3.4. Drop Generation and Kinetic Energy of Throughfall
[19] Canopy thickness affected the amount and drop generation of throughfall because the canopy water storage and re‐interception possibilities of the drops changed. A thinner canopy like T4 requires less water to saturate the canopy and allows for a higher volume proportion of large drops. In contrast, a thicker canopy like T1 requires more water for canopy saturation, allowing a lower volume proportion of large drops. As the canopy thickness increased, the possibility for re‐interception by the lower canopy layers increased, and the drops were splashed into fine droplets via impact with the foliage of the lower canopy layers. Consequently, the drop volume proportion decreased as the canopy thickness increased (Figure 3).
[20] The experiments revealed that the kinetic energy of throughfall was greater than that of the applied rainfall.
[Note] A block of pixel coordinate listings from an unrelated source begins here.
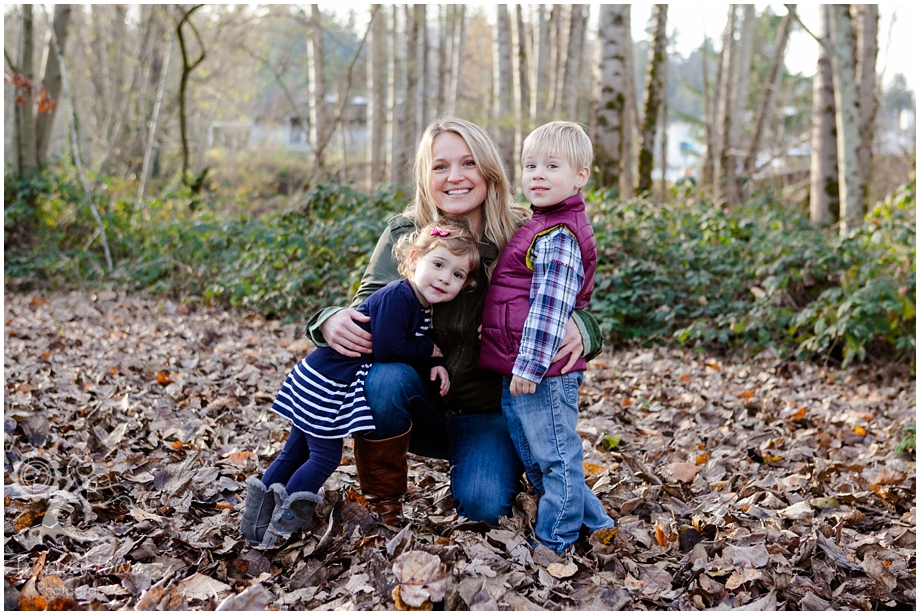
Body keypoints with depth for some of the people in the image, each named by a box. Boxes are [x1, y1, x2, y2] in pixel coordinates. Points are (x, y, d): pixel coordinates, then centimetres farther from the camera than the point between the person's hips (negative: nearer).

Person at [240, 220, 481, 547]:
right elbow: (387, 350, -28)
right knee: (324, 457, -4)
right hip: (327, 383, -10)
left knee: (296, 451, 15)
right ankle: (285, 520, 3)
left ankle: (262, 507, 24)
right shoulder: (397, 296, -23)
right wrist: (430, 351, -14)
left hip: (317, 381, 10)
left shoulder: (422, 308, 8)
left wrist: (433, 367, -6)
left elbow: (411, 357, 14)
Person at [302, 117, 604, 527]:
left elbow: (576, 311, -6)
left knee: (483, 506, -24)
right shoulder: (404, 236, -8)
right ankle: (381, 501, -6)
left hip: (490, 412, -1)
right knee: (385, 376, -31)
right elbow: (366, 310, -11)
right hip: (420, 402, 1)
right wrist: (332, 321, -36)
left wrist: (577, 329, -31)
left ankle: (478, 463, 14)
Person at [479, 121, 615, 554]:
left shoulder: (559, 238, -17)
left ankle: (554, 542, 14)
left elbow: (548, 308, -22)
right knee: (534, 456, 20)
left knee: (554, 455, 2)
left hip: (541, 373, -11)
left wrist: (531, 365, -23)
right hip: (519, 371, 11)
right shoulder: (541, 228, 15)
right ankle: (591, 520, 31)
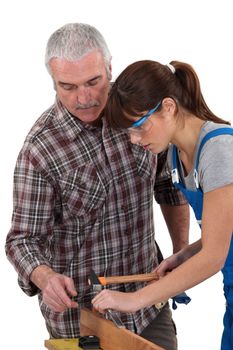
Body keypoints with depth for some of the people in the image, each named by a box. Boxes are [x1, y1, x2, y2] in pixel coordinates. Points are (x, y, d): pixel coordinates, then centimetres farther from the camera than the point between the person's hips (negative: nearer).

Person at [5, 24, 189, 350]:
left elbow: (168, 179, 8)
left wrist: (182, 250, 11)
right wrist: (45, 277, -38)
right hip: (80, 305, -4)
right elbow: (25, 238, -18)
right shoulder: (39, 149, -21)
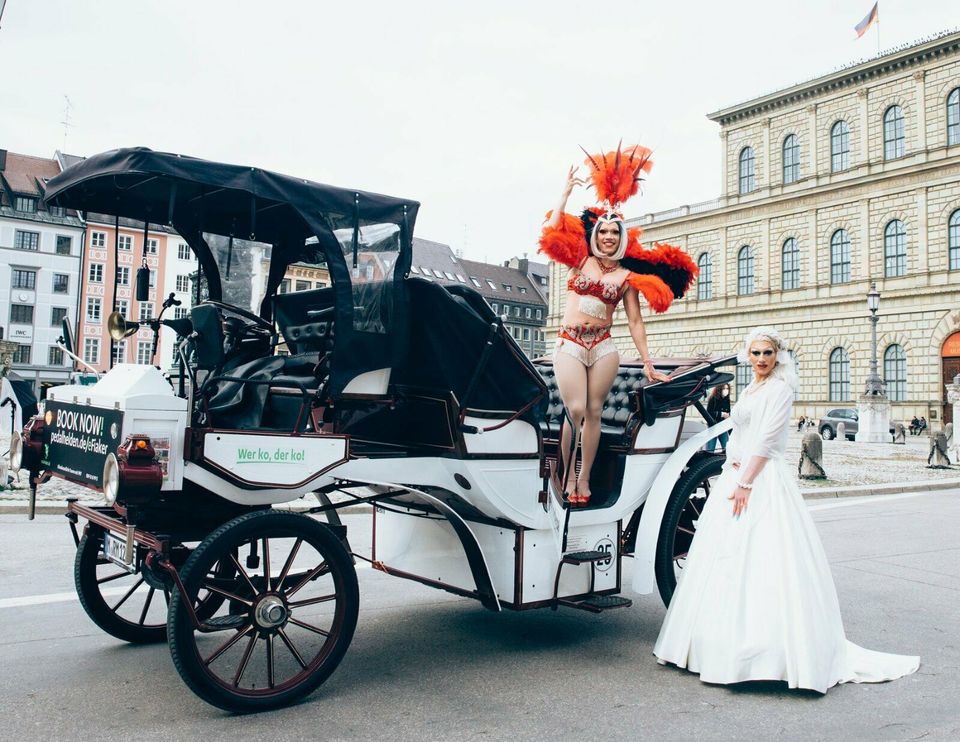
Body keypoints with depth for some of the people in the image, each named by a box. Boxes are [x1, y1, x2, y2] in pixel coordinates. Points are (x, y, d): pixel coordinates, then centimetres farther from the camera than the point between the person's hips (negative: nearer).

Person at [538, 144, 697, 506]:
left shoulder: (627, 276, 8)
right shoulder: (581, 259, 8)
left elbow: (635, 321, 7)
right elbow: (552, 230, -1)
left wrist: (647, 362, 4)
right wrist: (567, 192, 0)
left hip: (603, 347, 1)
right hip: (570, 344, -1)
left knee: (593, 412, 1)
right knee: (575, 411, -11)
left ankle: (584, 479, 10)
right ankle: (567, 477, 3)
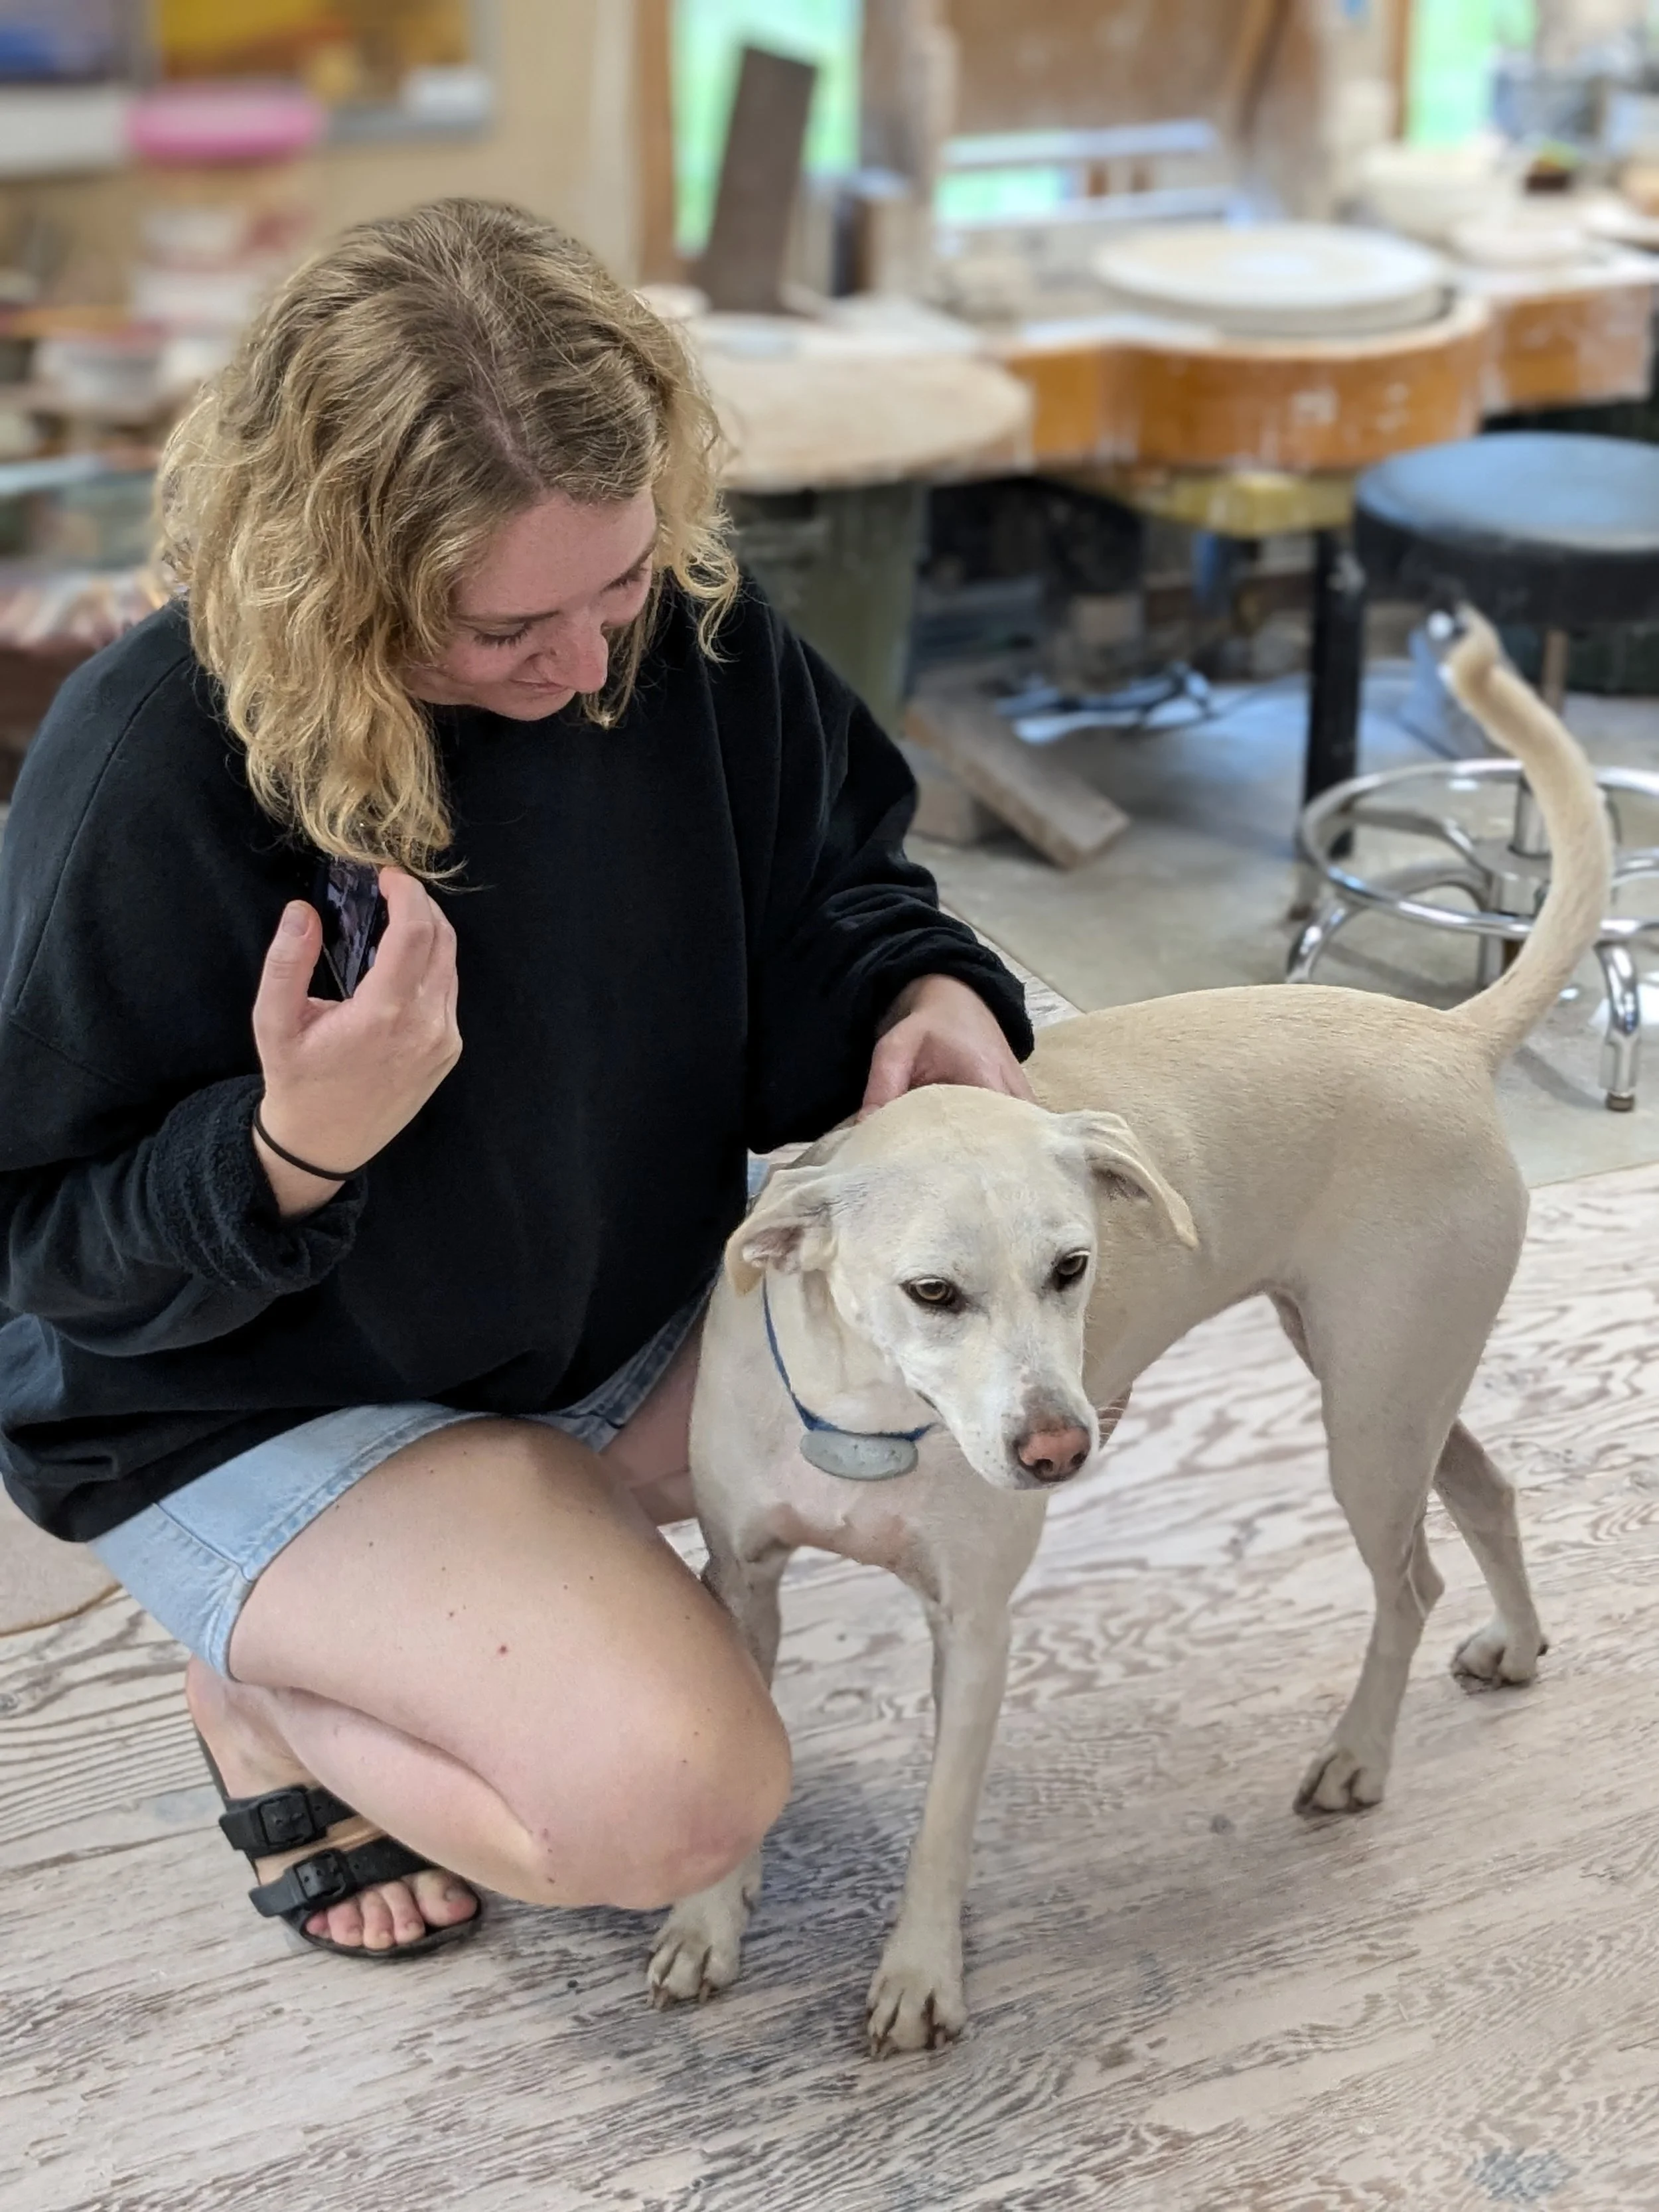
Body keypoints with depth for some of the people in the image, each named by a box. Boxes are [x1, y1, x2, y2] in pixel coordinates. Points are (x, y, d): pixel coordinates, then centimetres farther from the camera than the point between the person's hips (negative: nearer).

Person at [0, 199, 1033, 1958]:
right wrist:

Furthermore, thinner canopies generated greater kinetic energy than thicker canopies and sufficiently saturated canopies generated greater kinetic energy than canopies undergoing wetting. The applied rainfall yielded a unit kinetic energy (i.e., the kinetic energy per unit area and unit volume of precipitation) of 12.7 J m−2 mm−1. The throughfall yielded mean unit kinetic energies of 15.9, 16.5, 17.7, and 19.6 J m−2 mm−1 during the initial phases and of 16.6, 17.6, 19.2, and 20.7 J m−2 mm−1 during the stable phases of T1, T2, T3, and T4, respectively. The initial phases yielded lower unit kinetic energy than the stable phases.
4. Conclusion
[21] This experimental study revealed the effect of canopy thickness and canopy saturation on the amount and kinetic energy of throughfall. Decreasing the canopy thickness resulted in increases in the initial throughfall amount, volume proportion of large drops, the number of drops with higher velocities, and kinetic energy. Compared to saturated canopies, canopies undergoing wetting had lower throughfall amounts and volume proportions of large drops, but higher mean drop velocities. Canopy thickness affected the amount, drop generation, and kinetic energy of throughfall due to the change in canopy water storage and re‐interception possibilities of drops within the canopy.
Acknowledgments
[22] This study was partially supported by a grant from the Japan Science and Technology Agency (JST) to the Core Research for Evolutional Science and Technology (CREST) research project “Field and modeling studies on the effect of forest devastation on flooding and environmental issues.” We appreciate Masakazu Suzuki, the University of Tokyo, for his useful comments. We also thank the technical staff in charge of the NIED rainfall simulator.